Il neomercantilismo tedesco si rivolge alla cosiddetta classe media globale, cioè a quegli strati percentualmente minoritari della Cina, dell’India, del Brasile, ecc.,  ma che in termini assoluti rappresentano una quota importante della domanda affluente globale. La Germania punta a soddisfare, sia attraverso il commercio estero diretto sia attraverso investimenti diretti esteri per creare lì la capacità produttiva necessaria, questa domanda, in particolare nel settore della automobili e quindi, anche nei beni di investimento come i macchinari a ciò necessari. L’Italia cerca di soddisfare questa domanda in altri settori sia del made-in-Italy sia di beni di investimento molto specifici come nelle macchine per il dosaggio e confezionamento nell’alimentare, nel farmaceutico e nel tabacco.[3]

Le politiche reflattive invocate da più parti, per quanto necessarie, non sono in grado di fare uscire l’industria europea da questa situazione. Da un lato, esse trasmetterebbero impulsi di domanda che premierebbero le catene produttive appena descritte, con un privilegio per chi le controlla. Dall’altro lato, esse presuppongono l’immutabilità di questa matrice produttiva, mentre per le ragioni accennate bisognerebbe affrontare di nuovo il problema di cosa produrre, per chi e come.[4]

Questi nuovi sistemi di impresa vengono presentati come “onnipotenti” poiché non sono sottoposti ad alcuna regolazione a livello UE, rispetto ai temi lavoristici, e quelle nazionali non funzionano più dato che vi è il ricatto permanente del trasferimento in un altro paese. In realtà il sistema industriale europeo è largamente autocontenuto nei confini della UE. Il contenuto interno alla UE dell’export, in termini lordi, era nel 2009 dell’85,6%, quindi la produzione europea per l’export è fondamentalmente realizzata in catene del valore europee; il sistema potrebbe essere regolato rispetto ai temi lavoristici solo che lo si volesse.

 

[1] Vedi Simonazzi, A., Ginzburg, A., and Nocella, G., (2013),  – Economic relations between Germany and southern Europe. Cambridge Journal of Economics, vol. 37, 2013, pp.653–675 e Garibaldo, F. – Il Made in Italy come organizzazione industriale -in corso di pubblicazione in “allegoria”, terza serie, a.

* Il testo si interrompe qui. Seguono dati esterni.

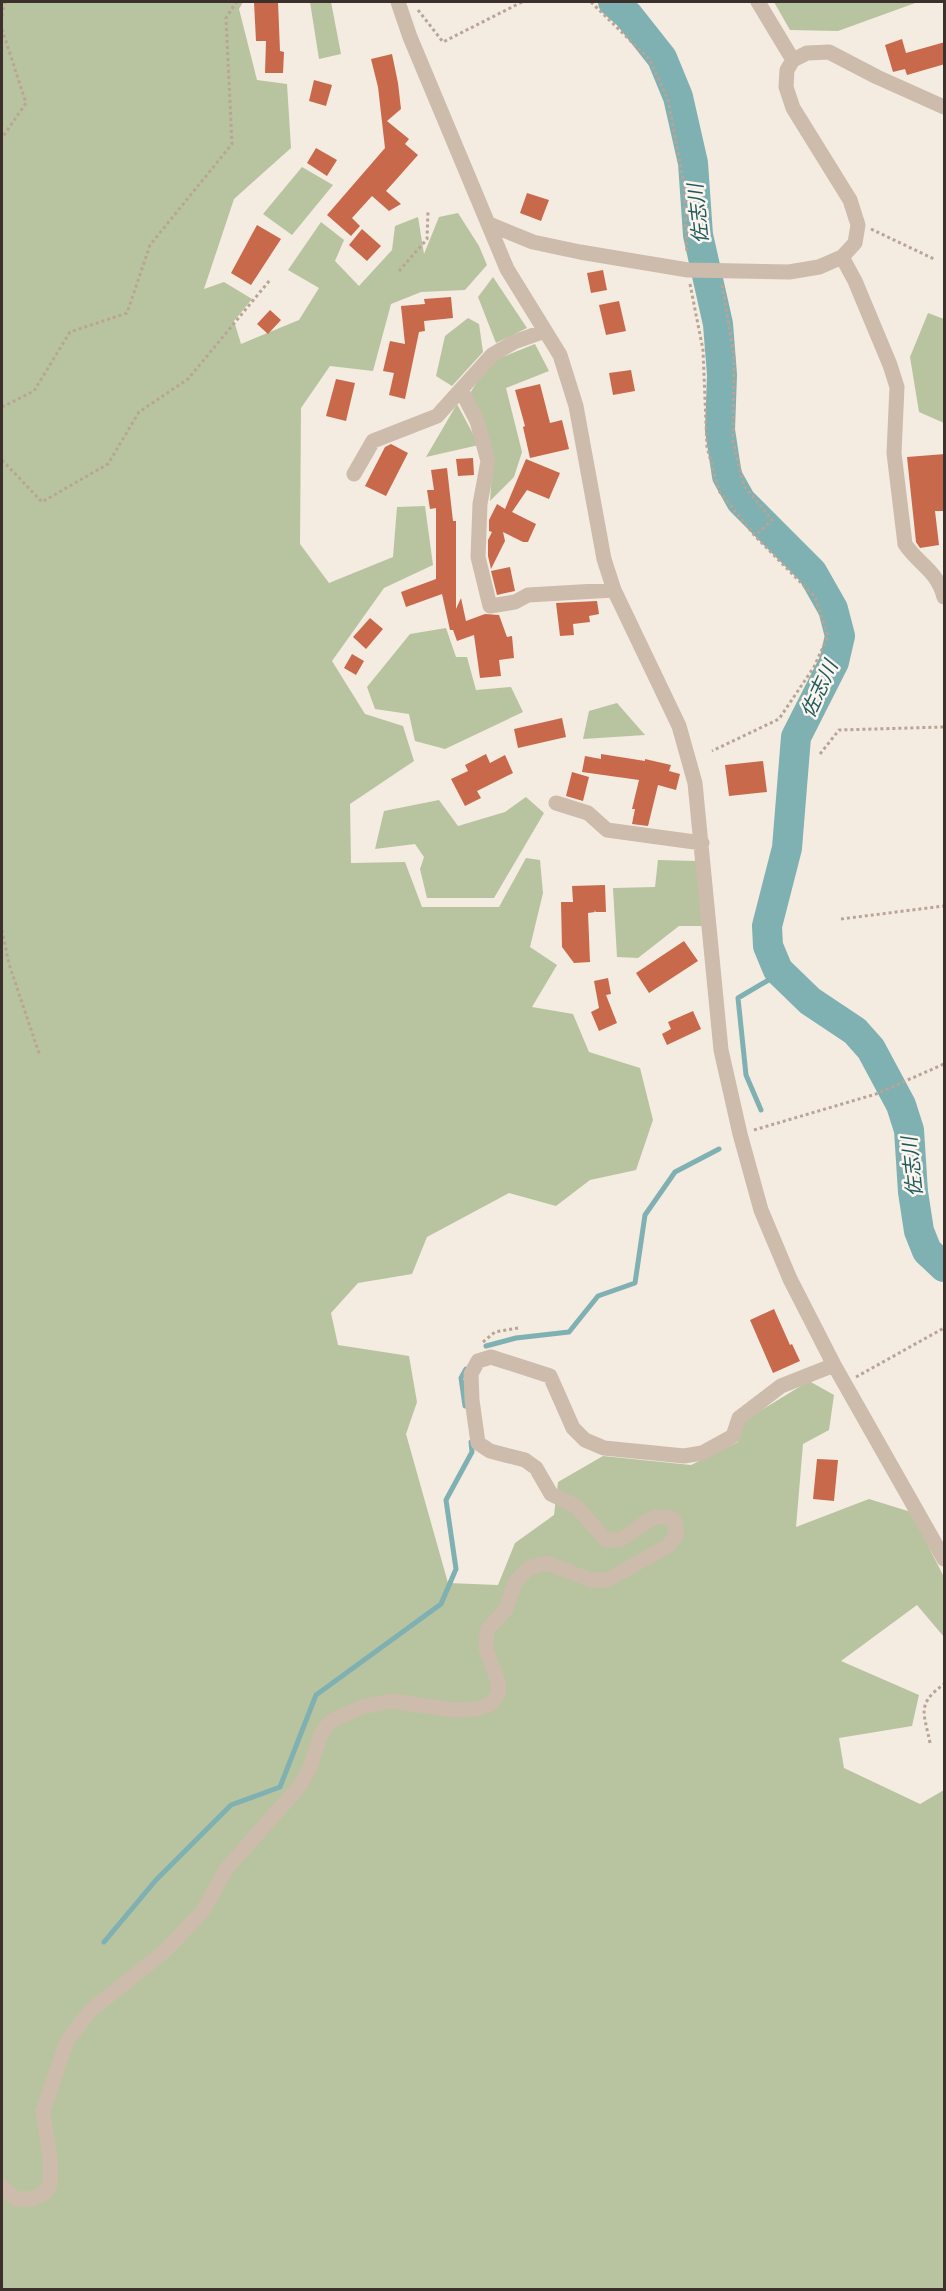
<svg xmlns="http://www.w3.org/2000/svg" width="946" height="2291" viewBox="0 0 946 2291" font-family="Figtree,'Noto Sans JP',sans-serif">
  <style>
    .green { fill: #b8c4a0 }
    .lines { fill: none; stroke-linecap: round; stroke-linejoin: round }
    .stream { stroke: #7fb0b2; stroke-width: 5 }
    .river { stroke: #7fb0b2; stroke-width: 30 }
    .building { fill: #c8694b }
    .path { stroke: #b9a596; stroke-width: 3; stroke-dasharray: 3 3; stroke-linecap: butt }
    .minor { stroke: #cdbbac; stroke-width: 15 }
    .labels { text-anchor: middle; stroke-width: 5; stroke-linejoin: round; paint-order: stroke }
    .water-label { font-size: 20px; font-style: italic; fill: #1f5a5e; stroke: #fbf5ee }
  </style>
  <rect width="100%" height="100%" fill="#f4ebe1"/>
  <path class="green" d="M2,2H243L239,9L257,80L287,84L291,148L234,199L204,289L224,282L252,299L234,321L241,344L299,320L319,288L288,270L321,222L344,240L335,261L359,286L392,250L395,226L418,217L424,254L439,217L458,213L479,246L487,265L465,290L421,292L391,304L373,371L330,366L301,408L300,544L329,583L393,557L397,507L425,506L433,565L384,588L332,661L365,714L403,726L414,761L350,804L351,863L405,862L422,907H499L526,858L540,860L543,893L530,947L557,965L532,1007L573,1014L589,1052L640,1068L653,1120L636,1170L590,1180L556,1206L509,1193L427,1237L412,1274L358,1283L331,1313L338,1345L409,1356L417,1402L406,1434L448,1583L498,1585L515,1543L554,1515L558,1482L603,1456L691,1465L738,1442L745,1420L809,1381L834,1395L829,1430L803,1444L796,1527L869,1499L911,1512L944,1577V1637L917,1605L841,1661L919,1695L912,1726L839,1738L844,1768L920,1804L944,1790V2289L2,2290Z
    M310,2H331L341,54L319,59Z
    M774,2H918L838,31L790,30Z
    M302,167L333,185L292,235L263,214Z
    M493,277L527,328L496,343L478,297Z
    M928,313L944,319V423L919,412L910,357Z
    M468,318L479,324L483,352L452,386L436,376L445,336Z
    M535,344L549,371L506,388L522,452L514,477L490,501L493,457L470,393L490,362Z
    M457,404L479,445L426,457Z
    M446,628L456,657H467L476,690L511,687L523,712L445,749L415,741L409,714L375,709L367,687L410,634Z
    M617,703L645,735L583,739L589,711Z
    M526,797L544,813L494,898H427L420,869L424,857L415,844L375,849L384,811L439,800L458,826L505,812Z
    M658,860L696,861L702,926H679L638,958L617,957L613,888L655,887Z"/>
  <g class="lines">
    <path class="stream" d="M761,1110L746,1075L738,998L772,978L778,970
      M486,1346L516,1338L569,1332L598,1296L635,1283L645,1215L675,1172L719,1149
      M465,1406L461,1378L466,1369
      M104,1942L156,1880L231,1805L280,1787L316,1695L441,1604L456,1569L446,1500L472,1452L471,1442"/>
    <path class="river" d="M613,2L628,15L662,58L678,97L693,163L698,235L718,324L722,375L720,430L727,476L741,501L812,572L833,609L840,636L834,662L796,737L787,848L767,926L768,946L778,970L810,1001L855,1031L871,1049L901,1105L909,1130L913,1192L919,1231L927,1251L944,1267"/>
  </g>
  <path class="building" d="M254,2H278L280,51L284,52L283,73H265L266,41H256Z
    M902,39L906,53L945,42V64L907,75L905,69L893,72L885,45Z
    M392,54L398,83L401,109L387,121L409,139L405,144L418,155L386,191L401,204L389,211L372,196L352,218L360,226L351,236L327,215L385,148L378,87L371,59Z
    M314,80L332,85L326,106L309,101Z
    M316,148L337,160L327,176L307,163Z
    M527,193L549,200L541,221L520,213Z
    M257,225L281,239L251,285L231,273Z
    M362,229L381,246L367,261L349,245Z
    M603,270L607,290L591,293L587,273Z
    M451,297L453,318L424,321L425,331L419,332L405,399L389,395L394,373L383,371L390,341L405,344L401,306L425,304L424,299Z
    M619,301L626,331L606,335L599,305Z
    M270,310L281,320L268,334L257,324Z
    M631,370L635,391L613,395L609,373Z
    M336,379L355,383L346,421L326,416Z
    M540,384L550,423L562,420L569,449L530,458L523,427L525,426L515,390Z
    M391,444L408,453L386,496L365,486L385,447Z
    M945,454V511H935L939,545L920,548L916,542L907,457Z
    M473,458L474,475L458,476L456,459Z
    M526,459L560,473L549,499L527,490L512,512L536,524L528,542H523L503,532L505,541L491,569L488,556V540L492,532L489,531V520L497,504L505,509Z
    M447,468L453,521H456V609L461,598L466,621L485,614L499,615L507,637L512,636L514,658L499,660L501,676L480,678L474,635L457,641L453,630H450L442,594L406,607L401,592L436,579V508L430,509L427,490H434L431,470Z
    M510,567L515,591L497,595L491,571Z
    M597,601L599,614L589,616L590,622L573,624L574,635L560,636L556,603Z
    M370,618L383,629L366,649L353,637Z
    M352,654L364,661L356,675L344,668Z
    M562,718L566,737L518,748L514,729Z
    M486,754L490,763L505,755L513,773L477,791L481,798L465,806L451,779L468,771L465,765Z
    M601,754L645,761V759L671,765L669,771L680,774L676,790L658,785L648,826L632,824L635,809H632L639,780L582,772L585,756L601,759Z
    M763,761L767,792L729,796L725,765Z
    M572,772L589,777L583,801L566,796Z
    M605,885L606,912H596L594,910L595,912L588,913L590,962L574,963L562,947L561,902H573L572,886Z
    M684,941L698,961L649,993L636,973Z
    M608,978L611,994L606,995L617,1023L599,1031L591,1012L599,1008L594,981Z
    M693,1011L701,1029L667,1045L662,1034L671,1029L668,1022Z
    M774,1309L790,1345L792,1344L800,1361L773,1373L750,1320Z
    M817,1459L838,1460L834,1501L813,1499Z"/>
  <g class="lines">
    <path class="path" d="M591,2L650,60L668,100L684,184L687,253
      M418,10L443,42L522,2
      M2,16L5,2
      M2,29L26,103L2,138
      M871,229L934,259
      M399,271L427,239L428,211
      M690,284L703,350L707,447L719,491L755,536L815,597L828,636L814,667L779,719L712,751
      M722,285L734,356L733,442L744,486L772,520L755,536
      M2,407L34,391L70,332L127,313L150,245L232,144L226,18L236,2
      M2,460L42,502L108,464L139,412L188,379L270,280
      M820,754L839,730L944,727
      M841,919L944,906
      M2,930L9,964L40,1056
      M754,1130L876,1094L944,1064
      M483,1342L495,1332L518,1328
      M856,1377L944,1328
      M930,1743C924,1712 916,1705 944,1684"/>
    <path class="minor" d="M398,2L410,37L507,269L560,355L576,406L604,559L614,590L679,726L695,783L721,1050L740,1134L761,1210L790,1279L834,1365L944,1559
      M758,2L793,60
      M489,224L533,242L580,252L688,270L789,272L819,267L842,257L855,243L858,225L850,200L793,108L786,87L787,70L793,60L807,53L829,52L877,77L944,107
      M842,257L855,281L890,365L897,387L894,453L905,544C918,564 937,570 944,597
      M461,390L477,421L488,461L480,504L478,557L490,606L515,602L528,595L614,590
      M354,474L373,441L437,416L492,355L514,342L545,331
      M556,803L588,813L607,830L702,843
      M2,2187L16,2199H32L45,2193L50,2185V2158L43,2111L67,2041L90,2011L165,1951L202,1912L227,1868L299,1787L310,1768L321,1734L331,1721L362,1707L392,1701L454,1710L476,1709L491,1704L498,1694V1682L486,1649L487,1630L506,1609L515,1582L529,1568L547,1563L591,1580H607L668,1546L677,1534L674,1519C648,1510 642,1529 621,1539C617,1541 611,1540 606,1540L576,1506L551,1494L536,1468L525,1460L490,1451L478,1443L472,1400L471,1374L478,1361L491,1357L550,1376L573,1428L585,1440L604,1448L684,1456L702,1453L733,1436L739,1418L781,1386L834,1365"/>
  </g>
  <g class="labels">
    <g class="water-label">
      <text transform="translate(698 214) rotate(-96)" y="7">佐志川</text>
      <text transform="translate(819 689) rotate(-65)" y="7">佐志川</text>
      <text transform="translate(912 1167) rotate(-96)" y="7">佐志川</text>
    </g>
  </g>
  <rect width="946" height="2291" fill="none" stroke="#3b302b" stroke-width="6"/>
</svg>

XXV, n. 68, giugno-dicembre 2013.
[2] Simonazzi, et al. , op. cit. pp. 662-664
[3] Per un esame più approfondito vedi Garibaldo, F. – Il Made in Italy come organizzazione industriale– op.cit.
[4] vedi Bellofiore, R.; Garibaldo, F. ; Mortagua, M. – A credit-money and structural perspective on the European crisis: why exiting the euro is the answer to the wrong question.  e l’appendice.